** Start of Source extract **

7:42 a.m.  Cloudy.  Passing through San Carlos.  Runner in red sweatshirt turning off the main road, the El Camino Real, and onto hilly side-road.  "Belmont  --  transfer point for 250, 252 Caltrain" (announcment over the intercom).  I look left.  "Belmont Hardware," gray letters above large facade windows.  This road goes uphill.  The houses are built against the hill, terrace-style, behind each other and behind the main row of random and small businesses.  Green light again.  Sound of the bell coming through.  We're at 42nd Avenue, San Mateo . . . . My travel partner sleeps on the solid-blue vinyl bench seat in front of me.  Doors open  --  the bus has stopped.  I look left again  ---  "San Mateo Investment Co. Real Estate," yellow square sign not too prominent.  Passed "The Pantry -- Breakfast -- Lunch -- Dinner" to the right.  Passed now a gargantuan Barnes and Noble, left of us.  Store still open for business (all the Borders stores near us recently closed).  Lots of glass in the multi-storied facade.  The low single-story plane of lengthy Hillsdale Shopping Centre follows the street, Macy's, Nordstrom's, et al.  I look to the left again (having for awhile focused my sight on my writing page):  "Peninsula Clock Shop -- Antique and Modern Clocks -- Sales -- Repairs -- Restorations -- (650)-345-2460" reads the hand-painted signage on the building front.  They even have a clock with Roman numerals, which reads 7:58 a.m.  Our stopped bus goes on.  My good friend sleeps.  It's a caterpillar bus; it rises in places as we follow the slight grade, still on the El Camino Real.  Under the shadowy underpass, and out again into the light we go, rather slowly.  People talk here and there.  The bus is filling.  The fare-box beeps again.  And footsteps come my way as I sit here, passenger and writer of the moment at hand. . . . .

** End of Source extract **
** Start of Task material **

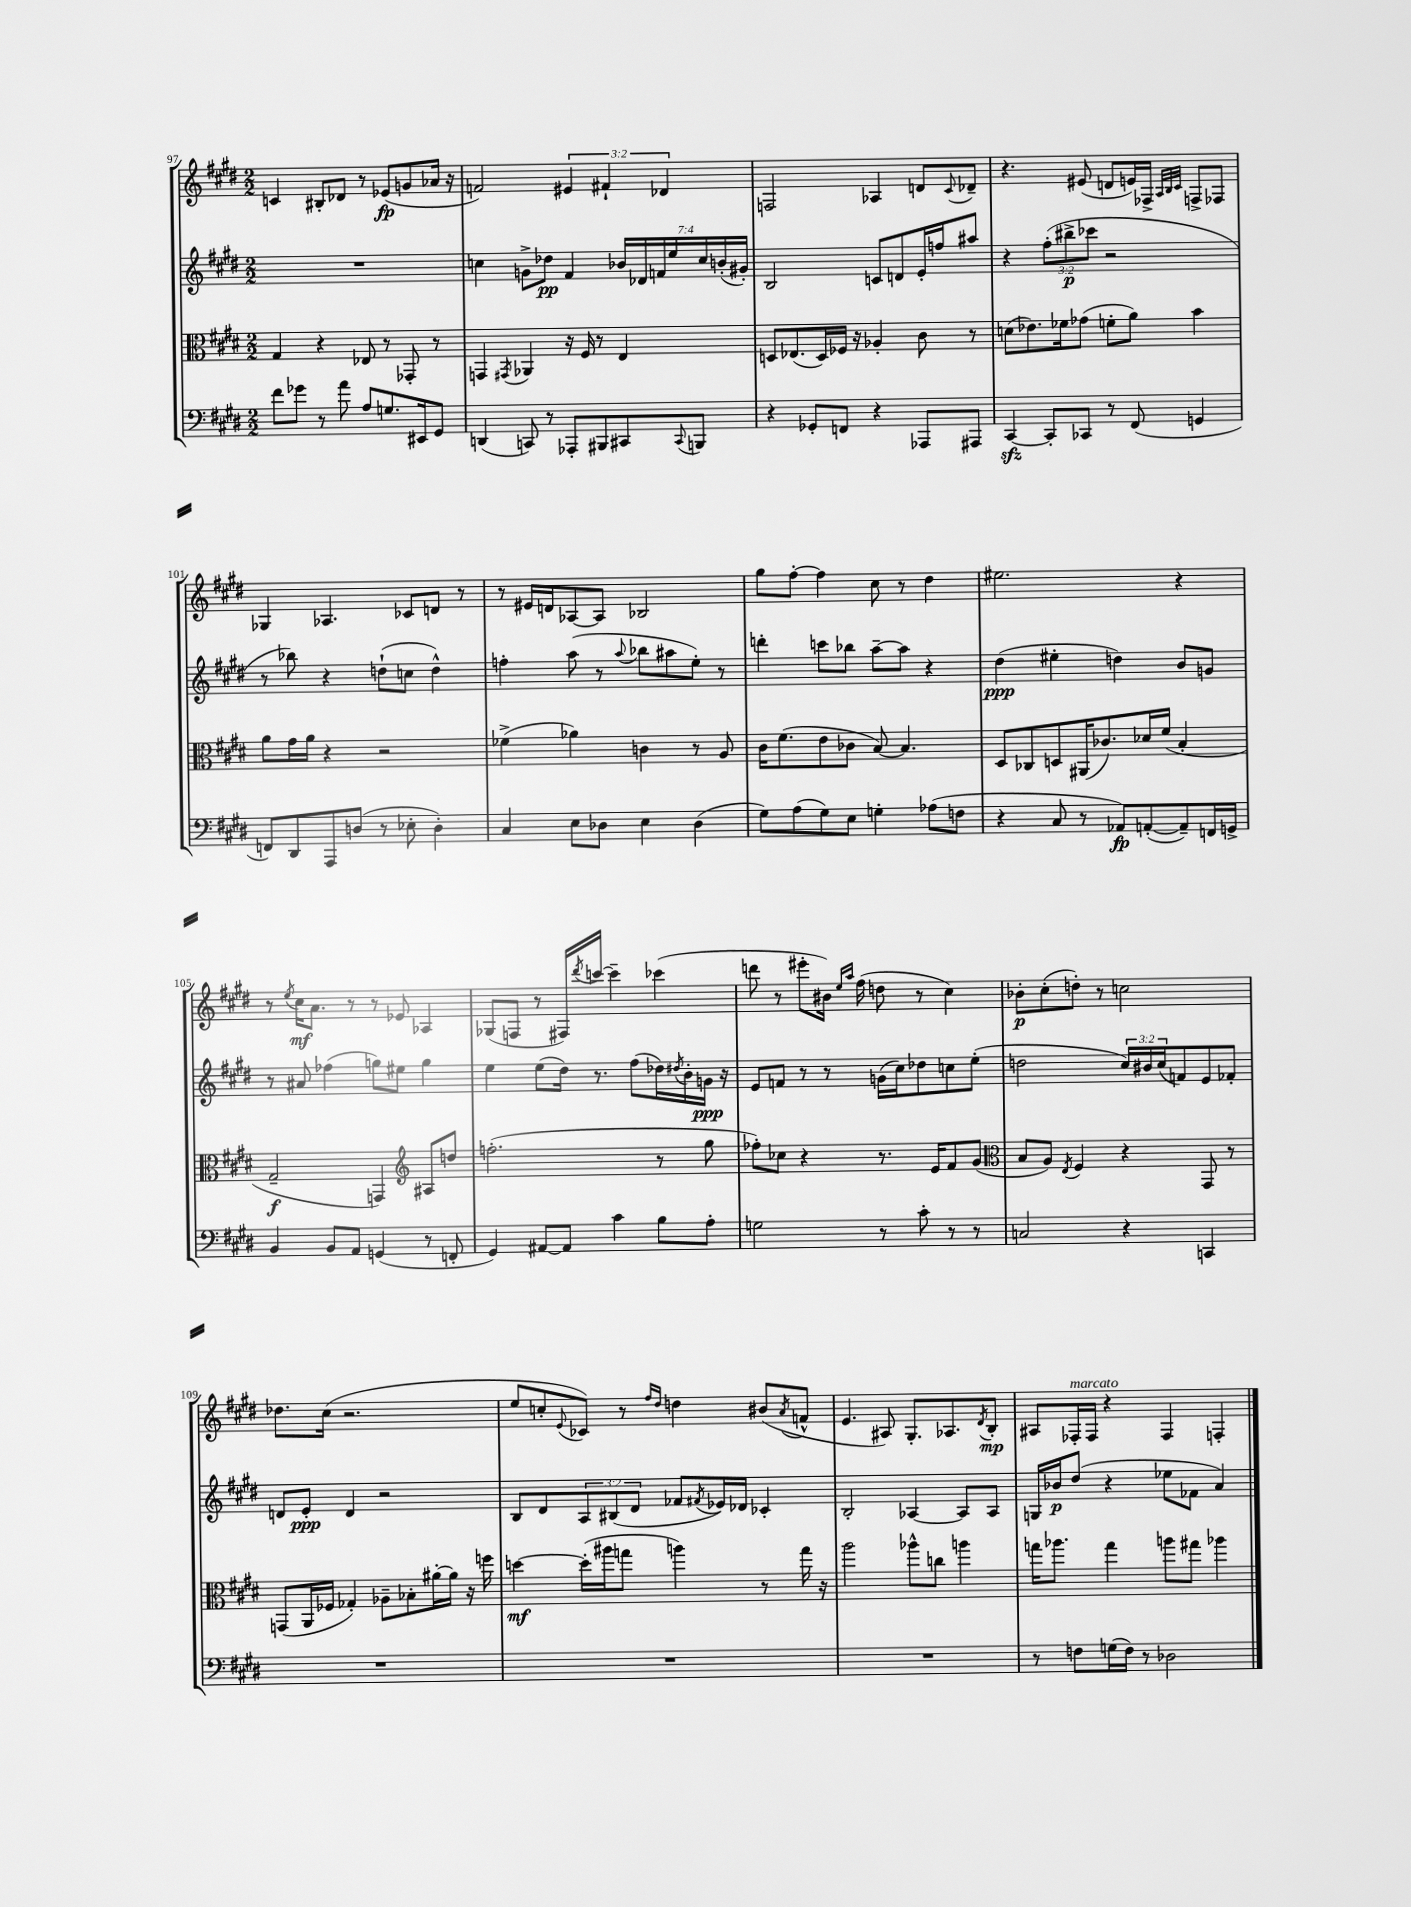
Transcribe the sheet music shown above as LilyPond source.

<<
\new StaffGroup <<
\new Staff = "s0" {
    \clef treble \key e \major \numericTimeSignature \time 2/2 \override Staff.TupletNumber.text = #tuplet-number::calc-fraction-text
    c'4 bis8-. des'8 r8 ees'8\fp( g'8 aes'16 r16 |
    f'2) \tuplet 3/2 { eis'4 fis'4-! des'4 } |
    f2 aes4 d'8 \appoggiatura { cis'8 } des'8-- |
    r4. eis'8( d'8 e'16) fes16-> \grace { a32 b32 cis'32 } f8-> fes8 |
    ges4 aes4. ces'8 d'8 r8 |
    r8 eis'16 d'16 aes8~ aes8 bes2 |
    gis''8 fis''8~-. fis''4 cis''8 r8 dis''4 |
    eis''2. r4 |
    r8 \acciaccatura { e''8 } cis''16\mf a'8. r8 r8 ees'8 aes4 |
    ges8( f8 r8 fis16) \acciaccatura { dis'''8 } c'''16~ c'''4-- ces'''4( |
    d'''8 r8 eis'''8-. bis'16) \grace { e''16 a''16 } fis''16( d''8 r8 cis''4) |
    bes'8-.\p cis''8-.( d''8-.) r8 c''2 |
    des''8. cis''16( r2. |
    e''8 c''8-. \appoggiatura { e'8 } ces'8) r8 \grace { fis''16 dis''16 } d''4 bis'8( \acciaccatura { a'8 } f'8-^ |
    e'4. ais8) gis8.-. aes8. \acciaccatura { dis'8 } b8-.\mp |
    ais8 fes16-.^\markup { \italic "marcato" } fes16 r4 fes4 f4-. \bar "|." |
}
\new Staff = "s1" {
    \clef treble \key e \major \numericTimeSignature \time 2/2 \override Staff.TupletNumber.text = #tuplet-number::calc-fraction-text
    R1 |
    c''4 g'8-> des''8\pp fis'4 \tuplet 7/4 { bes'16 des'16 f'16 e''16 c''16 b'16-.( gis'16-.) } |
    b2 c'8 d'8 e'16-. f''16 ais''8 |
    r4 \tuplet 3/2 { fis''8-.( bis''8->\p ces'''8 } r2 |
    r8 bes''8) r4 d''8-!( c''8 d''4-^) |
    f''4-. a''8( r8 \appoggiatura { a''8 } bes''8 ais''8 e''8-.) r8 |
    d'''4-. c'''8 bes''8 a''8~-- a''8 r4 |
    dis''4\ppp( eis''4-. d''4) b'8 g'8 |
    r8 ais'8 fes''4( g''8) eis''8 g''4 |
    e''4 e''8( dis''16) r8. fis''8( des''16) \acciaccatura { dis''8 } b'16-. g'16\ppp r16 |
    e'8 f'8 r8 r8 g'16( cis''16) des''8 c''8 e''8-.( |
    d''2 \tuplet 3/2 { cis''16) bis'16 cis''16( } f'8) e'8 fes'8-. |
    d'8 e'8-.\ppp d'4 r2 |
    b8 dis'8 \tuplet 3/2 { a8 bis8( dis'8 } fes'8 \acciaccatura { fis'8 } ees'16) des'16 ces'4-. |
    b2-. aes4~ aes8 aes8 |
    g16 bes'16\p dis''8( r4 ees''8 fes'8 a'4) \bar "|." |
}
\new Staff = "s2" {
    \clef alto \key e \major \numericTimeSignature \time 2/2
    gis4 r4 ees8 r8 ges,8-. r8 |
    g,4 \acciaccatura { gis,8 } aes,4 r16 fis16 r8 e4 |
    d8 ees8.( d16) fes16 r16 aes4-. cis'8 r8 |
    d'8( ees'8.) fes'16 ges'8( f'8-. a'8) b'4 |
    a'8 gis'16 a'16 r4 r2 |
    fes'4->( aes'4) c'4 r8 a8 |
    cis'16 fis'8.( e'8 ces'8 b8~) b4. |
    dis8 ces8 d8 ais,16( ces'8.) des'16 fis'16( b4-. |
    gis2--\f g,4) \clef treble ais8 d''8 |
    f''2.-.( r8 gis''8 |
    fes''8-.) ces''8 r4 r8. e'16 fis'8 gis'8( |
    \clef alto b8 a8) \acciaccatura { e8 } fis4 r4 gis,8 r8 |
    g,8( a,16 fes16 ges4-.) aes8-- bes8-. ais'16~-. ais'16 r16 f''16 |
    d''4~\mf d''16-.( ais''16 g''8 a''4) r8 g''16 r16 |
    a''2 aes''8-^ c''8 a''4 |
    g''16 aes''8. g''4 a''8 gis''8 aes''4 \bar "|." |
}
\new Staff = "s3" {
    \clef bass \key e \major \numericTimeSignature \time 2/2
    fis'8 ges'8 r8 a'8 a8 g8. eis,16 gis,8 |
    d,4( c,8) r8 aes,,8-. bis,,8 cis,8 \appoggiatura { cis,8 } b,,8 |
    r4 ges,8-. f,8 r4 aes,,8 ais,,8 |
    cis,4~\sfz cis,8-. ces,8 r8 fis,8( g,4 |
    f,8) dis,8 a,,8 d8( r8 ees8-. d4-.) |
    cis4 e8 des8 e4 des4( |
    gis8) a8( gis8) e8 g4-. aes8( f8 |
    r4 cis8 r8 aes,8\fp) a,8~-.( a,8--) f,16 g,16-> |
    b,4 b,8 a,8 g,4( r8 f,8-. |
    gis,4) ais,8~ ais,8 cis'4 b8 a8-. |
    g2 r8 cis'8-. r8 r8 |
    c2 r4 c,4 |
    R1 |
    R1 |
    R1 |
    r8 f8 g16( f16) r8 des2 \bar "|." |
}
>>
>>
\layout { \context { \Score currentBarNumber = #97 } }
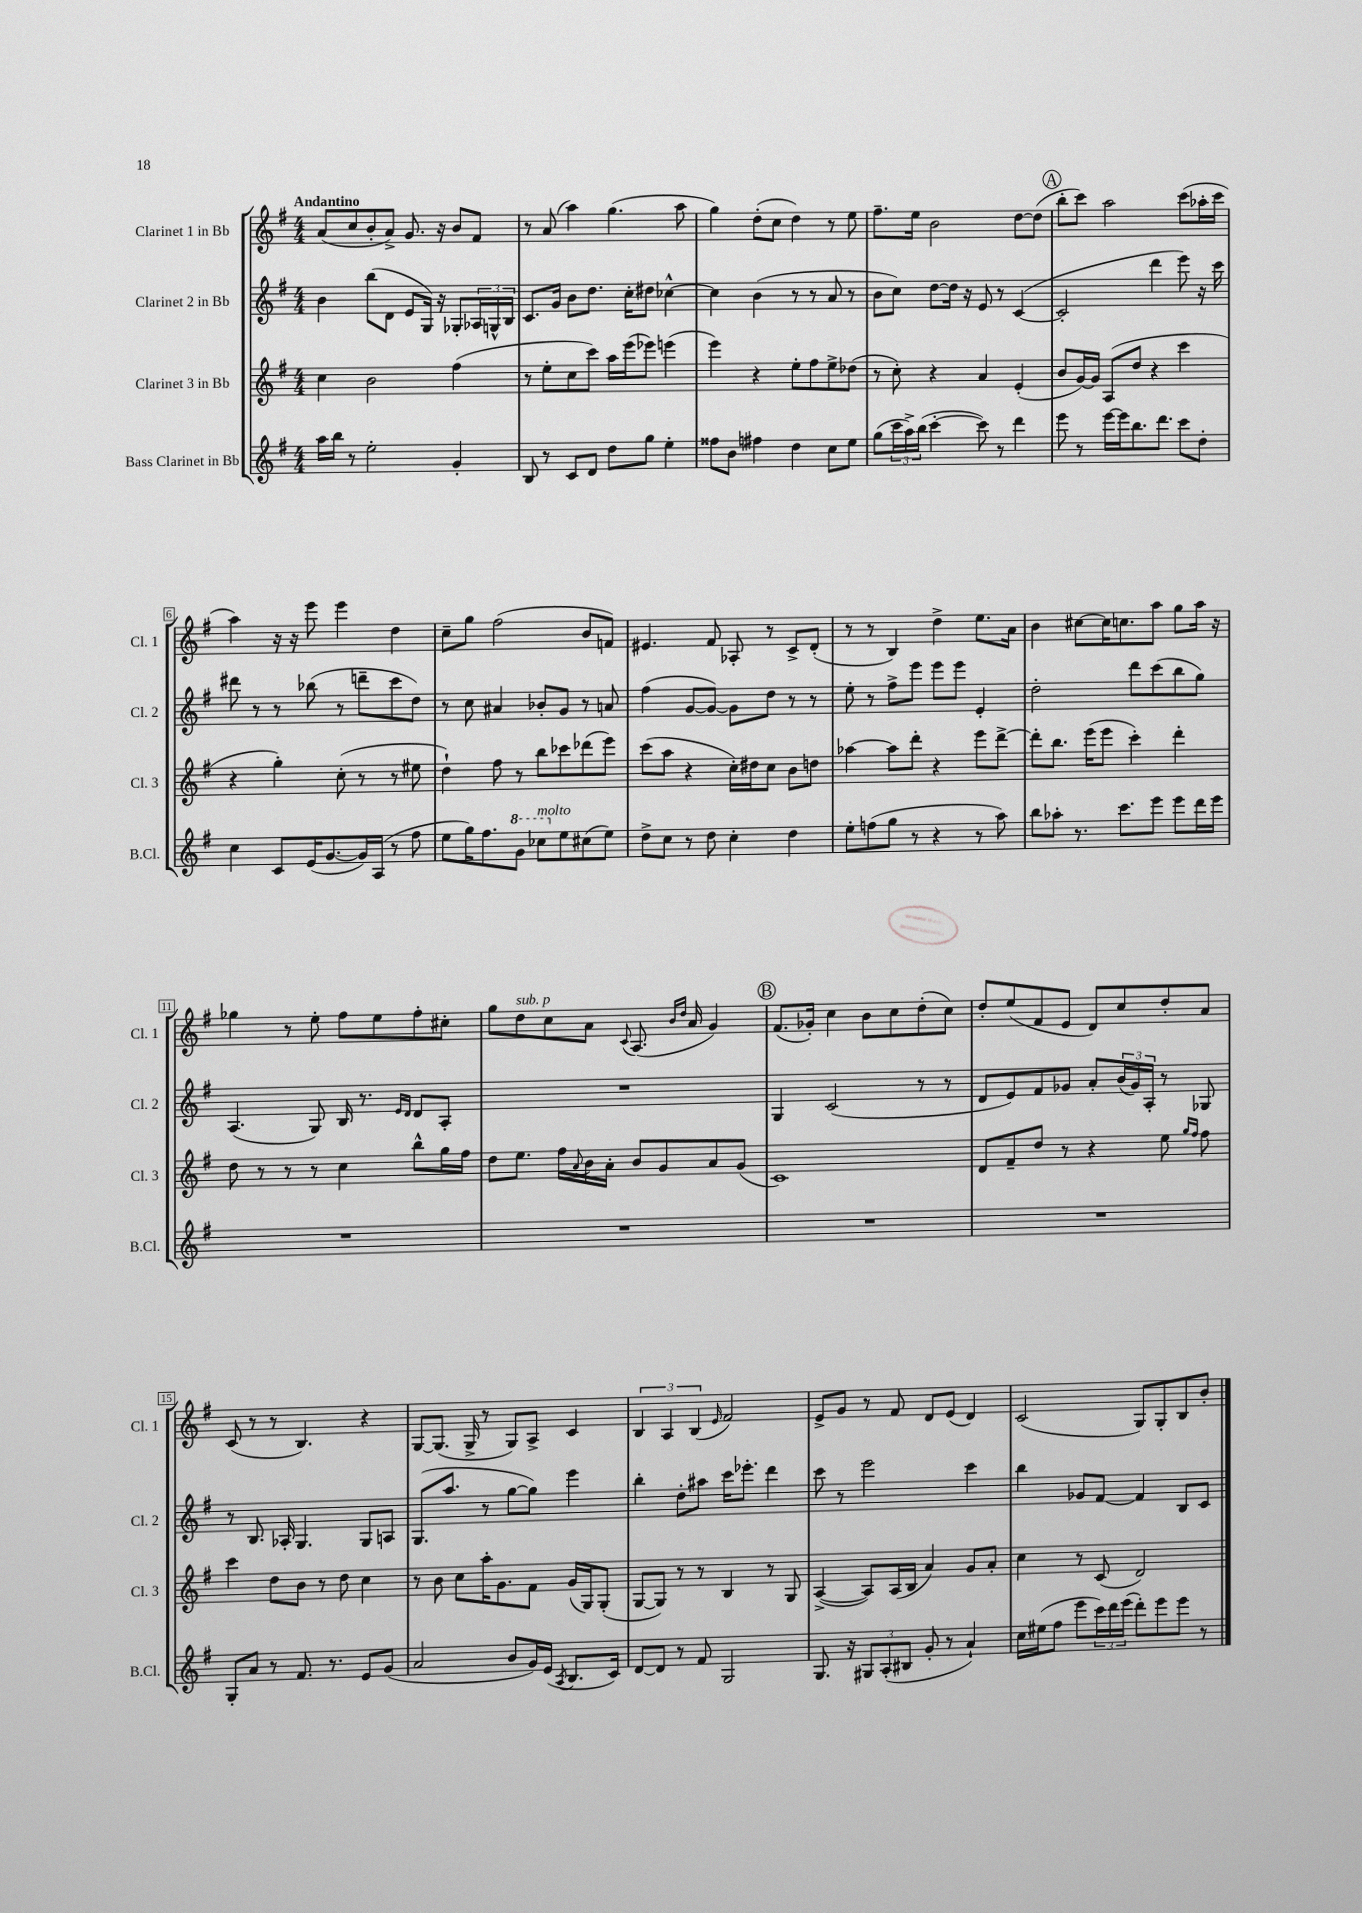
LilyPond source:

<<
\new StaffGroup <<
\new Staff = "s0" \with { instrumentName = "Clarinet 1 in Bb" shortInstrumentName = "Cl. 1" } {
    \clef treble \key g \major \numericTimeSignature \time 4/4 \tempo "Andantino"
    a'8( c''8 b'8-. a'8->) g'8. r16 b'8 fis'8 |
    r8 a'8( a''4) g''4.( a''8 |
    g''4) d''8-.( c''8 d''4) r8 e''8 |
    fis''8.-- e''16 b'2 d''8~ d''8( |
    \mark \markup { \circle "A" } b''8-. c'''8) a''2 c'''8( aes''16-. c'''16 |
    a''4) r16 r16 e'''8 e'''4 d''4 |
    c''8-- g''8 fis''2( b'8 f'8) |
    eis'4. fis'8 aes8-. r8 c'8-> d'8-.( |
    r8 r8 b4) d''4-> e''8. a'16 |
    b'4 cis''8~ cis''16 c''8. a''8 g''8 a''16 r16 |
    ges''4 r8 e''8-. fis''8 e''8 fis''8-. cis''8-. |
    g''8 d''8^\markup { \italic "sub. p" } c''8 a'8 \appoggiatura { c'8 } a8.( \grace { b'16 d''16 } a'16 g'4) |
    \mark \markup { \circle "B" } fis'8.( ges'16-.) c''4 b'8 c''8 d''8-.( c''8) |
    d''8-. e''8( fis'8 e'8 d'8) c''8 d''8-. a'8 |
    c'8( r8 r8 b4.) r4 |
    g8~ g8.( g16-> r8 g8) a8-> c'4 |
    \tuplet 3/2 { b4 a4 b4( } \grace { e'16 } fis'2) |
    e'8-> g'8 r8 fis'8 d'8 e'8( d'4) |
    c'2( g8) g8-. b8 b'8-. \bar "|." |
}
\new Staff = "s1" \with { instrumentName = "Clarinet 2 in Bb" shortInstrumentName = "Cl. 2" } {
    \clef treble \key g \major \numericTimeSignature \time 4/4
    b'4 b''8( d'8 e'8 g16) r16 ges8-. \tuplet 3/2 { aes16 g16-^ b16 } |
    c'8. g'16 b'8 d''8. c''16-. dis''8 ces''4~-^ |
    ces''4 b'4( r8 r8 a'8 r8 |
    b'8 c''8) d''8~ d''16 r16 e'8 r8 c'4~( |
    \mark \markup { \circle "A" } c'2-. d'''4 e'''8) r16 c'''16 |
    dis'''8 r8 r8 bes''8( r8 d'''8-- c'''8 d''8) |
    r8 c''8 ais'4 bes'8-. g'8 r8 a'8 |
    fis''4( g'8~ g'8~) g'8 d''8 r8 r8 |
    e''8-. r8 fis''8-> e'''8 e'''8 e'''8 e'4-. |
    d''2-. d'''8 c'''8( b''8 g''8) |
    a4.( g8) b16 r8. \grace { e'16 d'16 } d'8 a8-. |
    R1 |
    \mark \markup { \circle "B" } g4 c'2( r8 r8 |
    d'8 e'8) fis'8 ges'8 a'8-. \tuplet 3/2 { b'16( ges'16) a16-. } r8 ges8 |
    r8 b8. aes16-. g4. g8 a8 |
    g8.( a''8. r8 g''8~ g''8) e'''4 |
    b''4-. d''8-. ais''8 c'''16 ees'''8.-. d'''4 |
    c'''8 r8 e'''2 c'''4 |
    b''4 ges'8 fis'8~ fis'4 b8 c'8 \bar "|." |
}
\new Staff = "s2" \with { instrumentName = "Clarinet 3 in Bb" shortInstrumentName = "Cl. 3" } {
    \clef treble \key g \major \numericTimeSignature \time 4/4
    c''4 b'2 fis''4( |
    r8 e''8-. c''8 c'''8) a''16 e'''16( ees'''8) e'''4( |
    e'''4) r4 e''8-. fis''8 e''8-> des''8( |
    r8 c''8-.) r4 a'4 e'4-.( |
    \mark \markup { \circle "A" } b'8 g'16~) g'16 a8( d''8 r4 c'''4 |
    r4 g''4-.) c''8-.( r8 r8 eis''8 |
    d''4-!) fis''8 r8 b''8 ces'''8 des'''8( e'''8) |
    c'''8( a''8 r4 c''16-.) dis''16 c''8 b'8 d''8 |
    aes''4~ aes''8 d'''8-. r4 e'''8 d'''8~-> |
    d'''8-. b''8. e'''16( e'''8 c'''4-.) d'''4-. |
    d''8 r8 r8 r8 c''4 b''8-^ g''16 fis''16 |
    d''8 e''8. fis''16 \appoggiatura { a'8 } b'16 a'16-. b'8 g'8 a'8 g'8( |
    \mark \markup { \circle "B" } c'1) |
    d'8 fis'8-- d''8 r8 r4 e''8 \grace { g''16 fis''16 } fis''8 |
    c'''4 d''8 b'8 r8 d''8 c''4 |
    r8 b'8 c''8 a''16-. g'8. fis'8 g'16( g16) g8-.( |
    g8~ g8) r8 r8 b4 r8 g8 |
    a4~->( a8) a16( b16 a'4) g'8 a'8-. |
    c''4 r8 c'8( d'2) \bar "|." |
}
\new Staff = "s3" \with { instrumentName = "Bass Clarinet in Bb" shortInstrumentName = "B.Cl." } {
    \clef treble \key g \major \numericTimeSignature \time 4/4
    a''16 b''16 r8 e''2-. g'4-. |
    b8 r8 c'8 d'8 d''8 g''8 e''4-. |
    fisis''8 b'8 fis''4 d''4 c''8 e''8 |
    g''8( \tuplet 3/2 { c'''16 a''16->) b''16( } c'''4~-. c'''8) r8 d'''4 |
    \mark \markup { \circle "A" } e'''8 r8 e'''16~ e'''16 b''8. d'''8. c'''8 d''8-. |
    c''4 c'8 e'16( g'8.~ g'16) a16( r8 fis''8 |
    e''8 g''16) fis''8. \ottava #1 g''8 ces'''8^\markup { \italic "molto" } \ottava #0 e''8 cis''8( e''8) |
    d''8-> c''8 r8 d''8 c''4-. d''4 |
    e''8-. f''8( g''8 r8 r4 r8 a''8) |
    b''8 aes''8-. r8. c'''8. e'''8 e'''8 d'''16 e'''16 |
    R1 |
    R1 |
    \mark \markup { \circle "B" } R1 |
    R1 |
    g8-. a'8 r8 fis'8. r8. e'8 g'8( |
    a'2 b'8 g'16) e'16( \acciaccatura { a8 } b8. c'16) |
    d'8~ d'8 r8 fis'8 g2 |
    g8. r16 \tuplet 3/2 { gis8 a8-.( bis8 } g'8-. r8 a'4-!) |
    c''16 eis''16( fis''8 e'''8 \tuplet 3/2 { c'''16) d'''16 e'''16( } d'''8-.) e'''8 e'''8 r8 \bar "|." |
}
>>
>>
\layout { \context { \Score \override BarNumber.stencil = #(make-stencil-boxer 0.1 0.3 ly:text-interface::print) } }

** End of Task material **

Requirements ->
1) From the bus-ride diary above, name every business whose sign the writer quotes in quotation marks.
2) Return each line of the records that contains the word "circle".

Response list ->
1)
- Belmont Hardware
- San Mateo Investment Co. Real Estate
- The Pantry
- Peninsula Clock Shop

2)
    \mark \markup { \circle "A" } b''8-. c'''8) a''2 c'''8( aes''16-. c'''16 |
    \mark \markup { \circle "B" } fis'8.( ges'16-.) c''4 b'8 c''8 d''8-.( c''8) |
    \mark \markup { \circle "A" } c'2-. d'''4 e'''8) r16 c'''16 |
    \mark \markup { \circle "B" } g4 c'2( r8 r8 |
    \mark \markup { \circle "A" } b'8 g'16~) g'16 a8( d''8 r4 c'''4 |
    \mark \markup { \circle "B" } c'1) |
    \mark \markup { \circle "A" } e'''8 r8 e'''16~ e'''16 b''8. d'''8. c'''8 d''8-. |
    \mark \markup { \circle "B" } R1 |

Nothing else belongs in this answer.